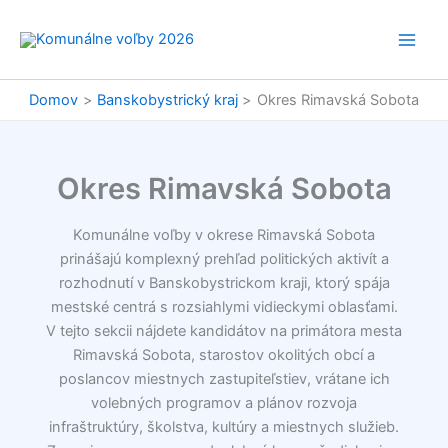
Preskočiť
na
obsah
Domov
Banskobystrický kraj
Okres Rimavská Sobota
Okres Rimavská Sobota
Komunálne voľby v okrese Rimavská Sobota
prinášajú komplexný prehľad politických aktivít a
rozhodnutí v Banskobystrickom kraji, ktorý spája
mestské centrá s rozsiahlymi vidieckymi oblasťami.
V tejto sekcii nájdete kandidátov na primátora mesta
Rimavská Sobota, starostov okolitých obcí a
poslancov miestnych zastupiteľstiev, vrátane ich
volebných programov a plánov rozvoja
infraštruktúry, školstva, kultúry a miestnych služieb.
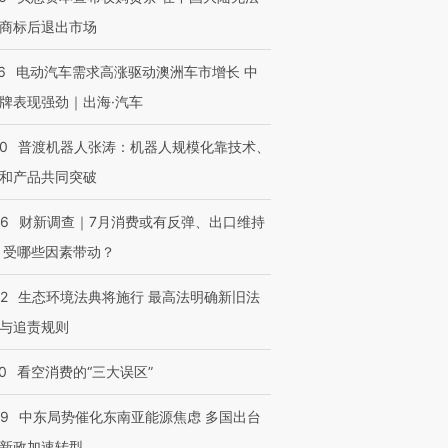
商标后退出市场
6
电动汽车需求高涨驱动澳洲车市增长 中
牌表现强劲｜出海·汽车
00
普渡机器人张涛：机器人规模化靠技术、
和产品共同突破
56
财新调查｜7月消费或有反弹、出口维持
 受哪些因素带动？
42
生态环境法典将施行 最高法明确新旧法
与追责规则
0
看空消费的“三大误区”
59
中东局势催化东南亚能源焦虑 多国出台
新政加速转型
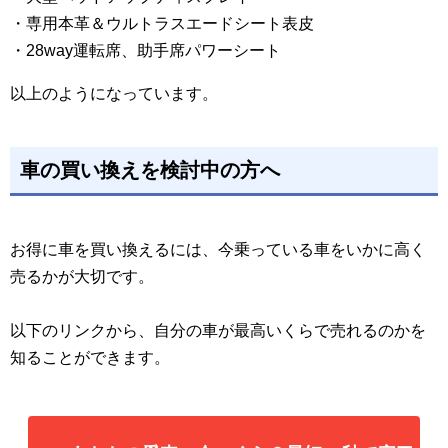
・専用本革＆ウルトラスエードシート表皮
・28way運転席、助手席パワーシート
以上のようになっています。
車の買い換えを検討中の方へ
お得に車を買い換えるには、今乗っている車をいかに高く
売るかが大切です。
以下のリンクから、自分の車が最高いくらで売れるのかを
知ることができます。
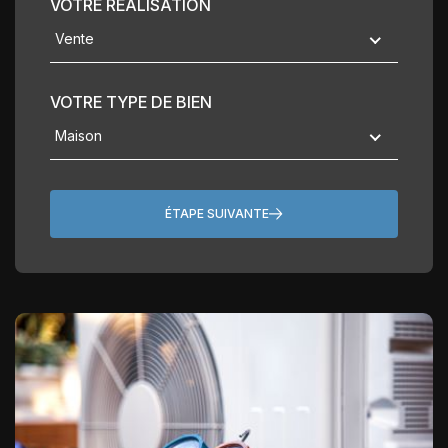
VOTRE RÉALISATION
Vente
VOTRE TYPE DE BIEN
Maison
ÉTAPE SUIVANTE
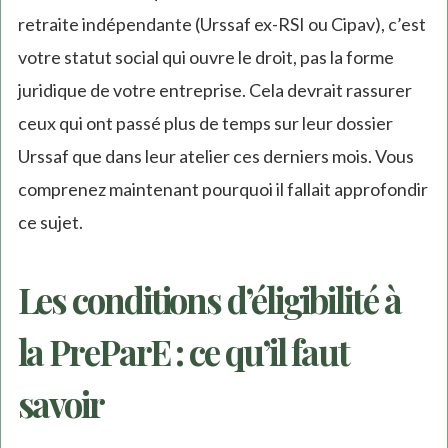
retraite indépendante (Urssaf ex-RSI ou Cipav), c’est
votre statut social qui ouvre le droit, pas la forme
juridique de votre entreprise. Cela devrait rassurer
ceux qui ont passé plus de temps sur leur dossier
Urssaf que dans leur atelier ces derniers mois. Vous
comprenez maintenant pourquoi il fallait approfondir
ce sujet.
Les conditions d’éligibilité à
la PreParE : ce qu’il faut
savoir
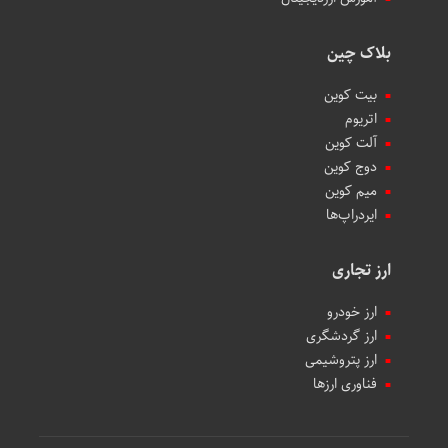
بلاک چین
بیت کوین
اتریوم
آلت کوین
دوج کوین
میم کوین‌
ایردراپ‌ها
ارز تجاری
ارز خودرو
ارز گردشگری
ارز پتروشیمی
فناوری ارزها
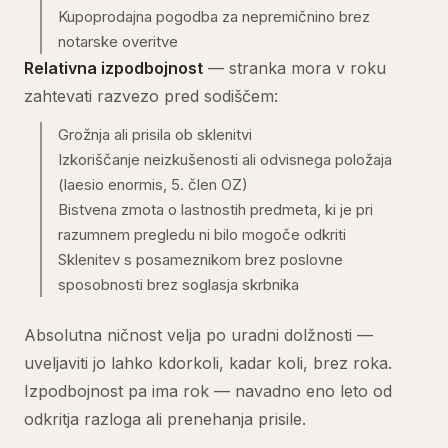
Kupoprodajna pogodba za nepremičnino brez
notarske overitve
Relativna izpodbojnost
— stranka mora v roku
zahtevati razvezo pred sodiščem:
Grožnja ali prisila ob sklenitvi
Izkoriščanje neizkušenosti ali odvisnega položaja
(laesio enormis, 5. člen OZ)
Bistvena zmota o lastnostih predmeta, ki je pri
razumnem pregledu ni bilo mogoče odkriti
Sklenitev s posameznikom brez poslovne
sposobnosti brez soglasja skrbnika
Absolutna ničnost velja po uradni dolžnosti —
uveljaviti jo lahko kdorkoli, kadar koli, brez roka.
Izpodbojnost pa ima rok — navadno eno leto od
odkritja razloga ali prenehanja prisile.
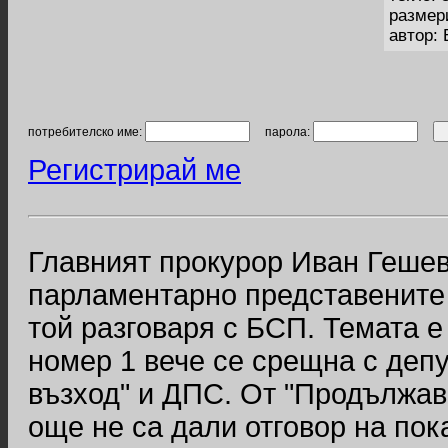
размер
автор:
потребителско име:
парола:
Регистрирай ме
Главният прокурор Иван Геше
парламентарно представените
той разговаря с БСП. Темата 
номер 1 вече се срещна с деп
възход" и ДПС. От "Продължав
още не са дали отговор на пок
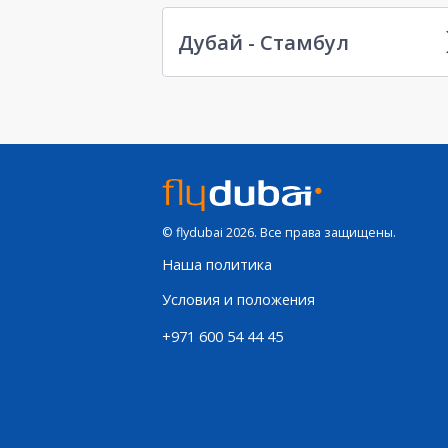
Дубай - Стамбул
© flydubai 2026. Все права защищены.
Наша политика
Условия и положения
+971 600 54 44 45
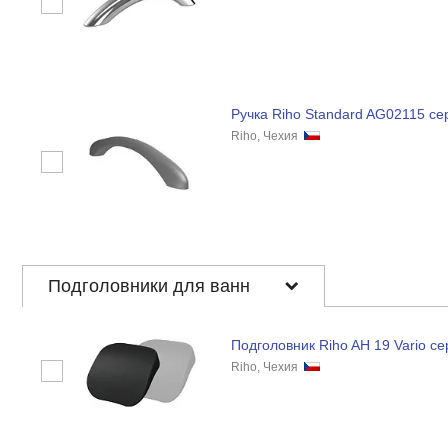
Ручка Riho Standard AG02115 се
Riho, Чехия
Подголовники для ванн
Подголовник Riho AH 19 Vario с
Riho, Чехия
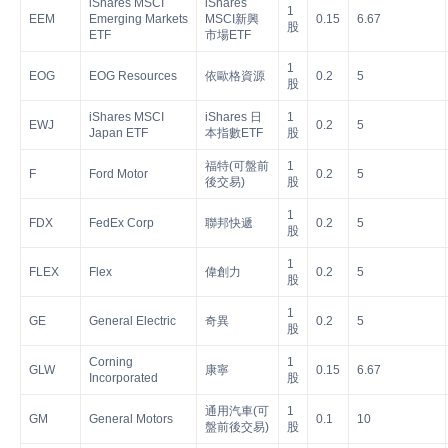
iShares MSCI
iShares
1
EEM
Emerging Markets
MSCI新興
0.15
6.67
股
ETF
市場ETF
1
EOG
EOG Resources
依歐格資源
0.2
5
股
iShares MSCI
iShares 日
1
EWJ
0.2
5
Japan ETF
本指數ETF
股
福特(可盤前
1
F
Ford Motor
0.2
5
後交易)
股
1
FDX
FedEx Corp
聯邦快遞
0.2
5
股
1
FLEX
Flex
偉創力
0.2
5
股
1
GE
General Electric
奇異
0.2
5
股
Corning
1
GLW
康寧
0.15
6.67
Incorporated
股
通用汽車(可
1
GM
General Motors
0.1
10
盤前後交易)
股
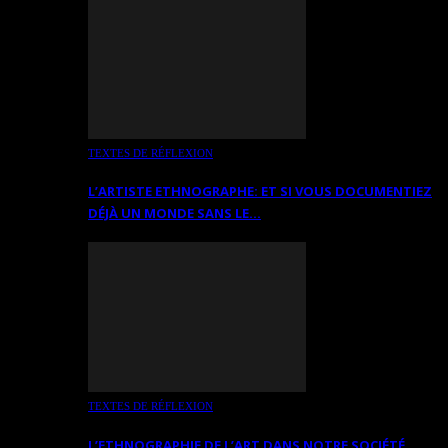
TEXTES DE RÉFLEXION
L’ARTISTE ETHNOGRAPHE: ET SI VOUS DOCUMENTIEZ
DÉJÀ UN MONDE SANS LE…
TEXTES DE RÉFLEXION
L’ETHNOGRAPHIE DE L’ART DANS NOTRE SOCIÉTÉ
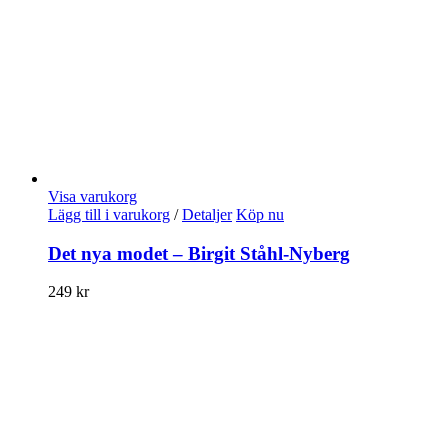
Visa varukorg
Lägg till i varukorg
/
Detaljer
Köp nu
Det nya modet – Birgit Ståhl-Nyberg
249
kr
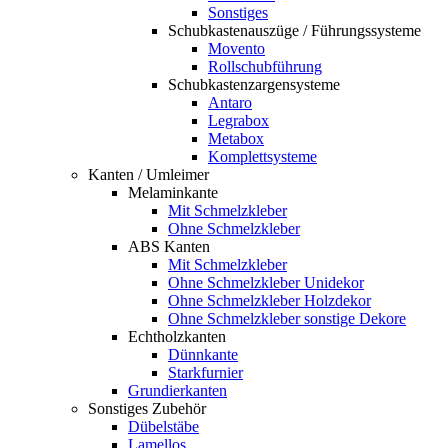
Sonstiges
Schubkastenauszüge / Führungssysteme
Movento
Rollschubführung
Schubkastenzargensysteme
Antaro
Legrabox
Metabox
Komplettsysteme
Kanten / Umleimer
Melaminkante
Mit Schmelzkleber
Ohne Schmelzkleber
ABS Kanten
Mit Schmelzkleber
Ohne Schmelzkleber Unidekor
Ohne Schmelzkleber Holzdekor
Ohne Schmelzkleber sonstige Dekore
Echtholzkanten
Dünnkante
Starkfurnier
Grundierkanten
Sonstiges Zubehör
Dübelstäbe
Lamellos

--

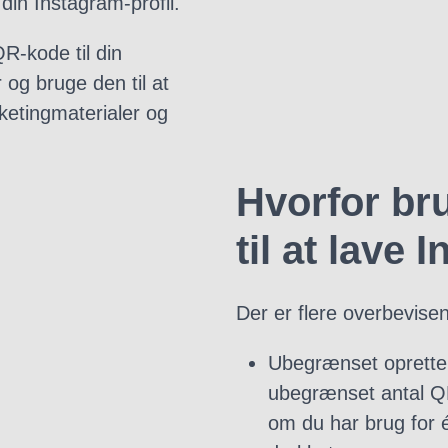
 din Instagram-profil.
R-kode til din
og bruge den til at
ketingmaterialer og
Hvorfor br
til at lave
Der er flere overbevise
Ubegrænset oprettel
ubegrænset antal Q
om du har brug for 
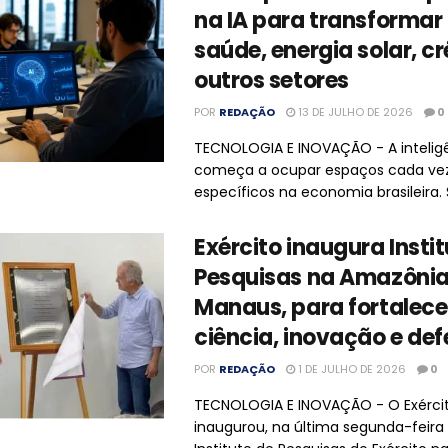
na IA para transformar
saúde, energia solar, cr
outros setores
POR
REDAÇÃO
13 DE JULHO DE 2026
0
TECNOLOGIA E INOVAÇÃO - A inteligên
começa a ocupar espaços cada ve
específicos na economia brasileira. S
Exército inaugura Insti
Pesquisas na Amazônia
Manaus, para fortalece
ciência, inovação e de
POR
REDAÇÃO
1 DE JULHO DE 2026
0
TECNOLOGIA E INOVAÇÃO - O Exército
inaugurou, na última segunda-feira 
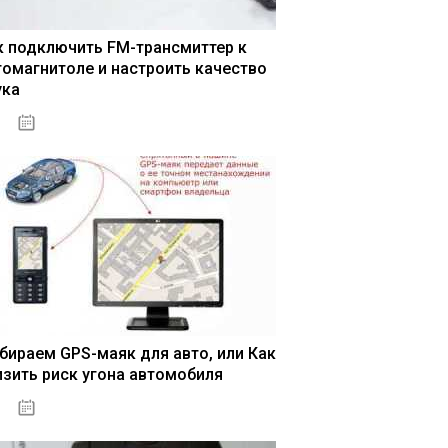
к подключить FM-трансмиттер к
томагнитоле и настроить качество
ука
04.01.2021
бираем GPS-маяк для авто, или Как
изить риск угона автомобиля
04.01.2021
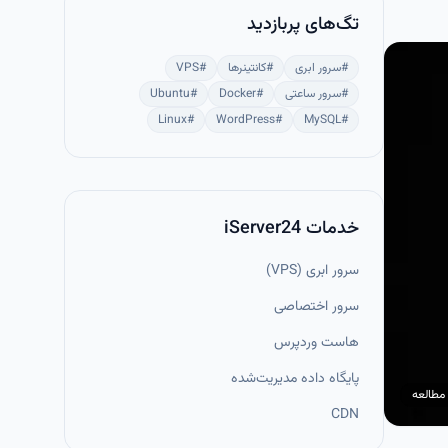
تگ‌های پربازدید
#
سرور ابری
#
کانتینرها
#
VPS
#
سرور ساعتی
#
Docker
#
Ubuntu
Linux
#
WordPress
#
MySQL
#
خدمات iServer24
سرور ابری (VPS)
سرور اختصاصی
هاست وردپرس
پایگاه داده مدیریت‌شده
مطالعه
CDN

==

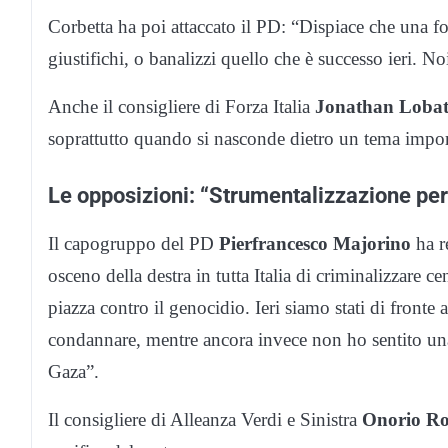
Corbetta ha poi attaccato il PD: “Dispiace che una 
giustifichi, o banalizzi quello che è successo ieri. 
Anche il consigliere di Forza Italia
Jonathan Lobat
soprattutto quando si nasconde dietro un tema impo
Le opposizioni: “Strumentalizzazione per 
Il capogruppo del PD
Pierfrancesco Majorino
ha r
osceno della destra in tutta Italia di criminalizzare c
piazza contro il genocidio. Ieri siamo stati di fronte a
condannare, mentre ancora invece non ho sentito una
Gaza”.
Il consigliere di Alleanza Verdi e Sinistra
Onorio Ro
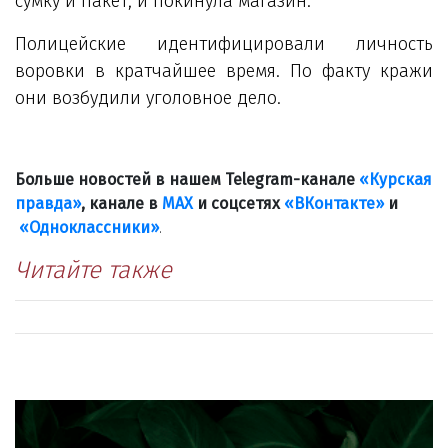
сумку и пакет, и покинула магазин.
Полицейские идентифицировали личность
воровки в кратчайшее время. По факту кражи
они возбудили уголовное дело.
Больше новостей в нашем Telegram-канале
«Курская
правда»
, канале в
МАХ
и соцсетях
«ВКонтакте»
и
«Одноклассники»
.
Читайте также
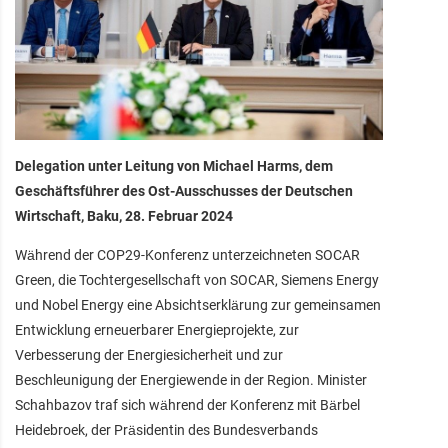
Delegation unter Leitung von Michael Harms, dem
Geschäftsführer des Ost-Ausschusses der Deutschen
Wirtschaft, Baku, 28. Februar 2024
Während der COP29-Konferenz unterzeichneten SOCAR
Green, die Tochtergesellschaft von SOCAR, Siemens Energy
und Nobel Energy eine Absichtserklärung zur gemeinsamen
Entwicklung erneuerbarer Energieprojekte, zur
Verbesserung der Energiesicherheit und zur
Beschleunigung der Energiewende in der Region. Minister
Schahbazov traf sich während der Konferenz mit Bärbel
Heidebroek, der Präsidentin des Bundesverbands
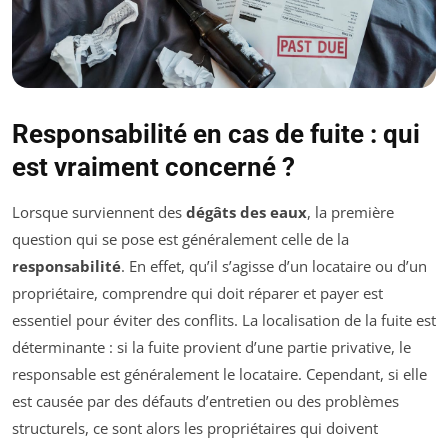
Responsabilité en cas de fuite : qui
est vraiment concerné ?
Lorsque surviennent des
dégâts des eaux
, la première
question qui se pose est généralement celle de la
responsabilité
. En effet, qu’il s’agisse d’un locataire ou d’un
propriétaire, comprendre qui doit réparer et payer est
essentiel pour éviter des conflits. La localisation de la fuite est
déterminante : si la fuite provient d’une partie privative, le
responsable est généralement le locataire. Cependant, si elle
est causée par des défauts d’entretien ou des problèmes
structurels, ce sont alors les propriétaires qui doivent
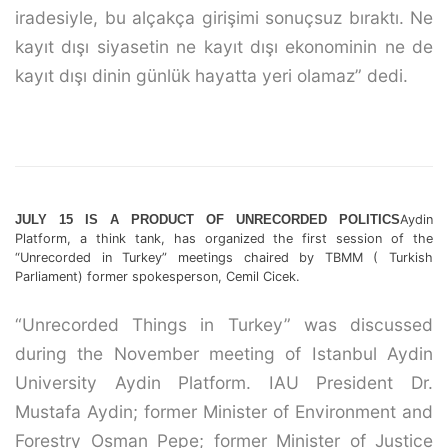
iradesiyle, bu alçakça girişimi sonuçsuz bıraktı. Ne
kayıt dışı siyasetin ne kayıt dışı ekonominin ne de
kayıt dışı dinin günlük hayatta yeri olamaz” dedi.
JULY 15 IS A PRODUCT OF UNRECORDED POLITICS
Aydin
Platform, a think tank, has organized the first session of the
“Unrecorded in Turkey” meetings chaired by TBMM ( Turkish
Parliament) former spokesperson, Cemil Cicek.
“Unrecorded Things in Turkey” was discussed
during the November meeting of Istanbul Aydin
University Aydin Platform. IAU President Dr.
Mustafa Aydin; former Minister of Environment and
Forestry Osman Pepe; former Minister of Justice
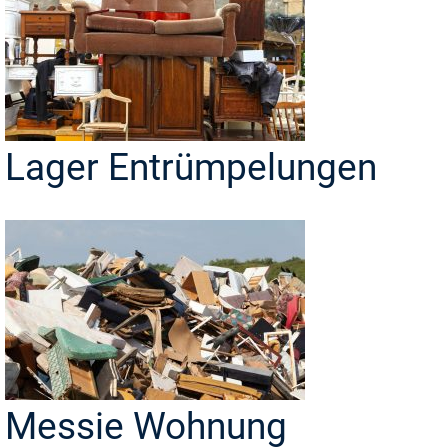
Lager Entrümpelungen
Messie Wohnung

Your instructions:
Among the entries above, locate the line with "din Instagram-profil." and the line with "к подключить FM-трансмиттер к". Give those two lines and all lines between them again, exactly, leaving out the pictures.

Answer for the task:
 din Instagram-profil.
R-kode til din
og bruge den til at
ketingmaterialer og
Hvorfor br
til at lave
Der er flere overbevise
Ubegrænset oprettel
ubegrænset antal Q
om du har brug for 
na IA para transformar
saúde, energia solar, cr
outros setores
POR
REDAÇÃO
13 DE JULHO DE 2026
0
TECNOLOGIA E INOVAÇÃO - A inteligên
começa a ocupar espaços cada ve
específicos na economia brasileira. S
Exército inaugura Insti
Pesquisas na Amazônia
Manaus, para fortalece
ciência, inovação e de
POR
REDAÇÃO
1 DE JULHO DE 2026
0
TECNOLOGIA E INOVAÇÃO - O Exército
inaugurou, na última segunda-feira 
к подключить FM-трансмиттер к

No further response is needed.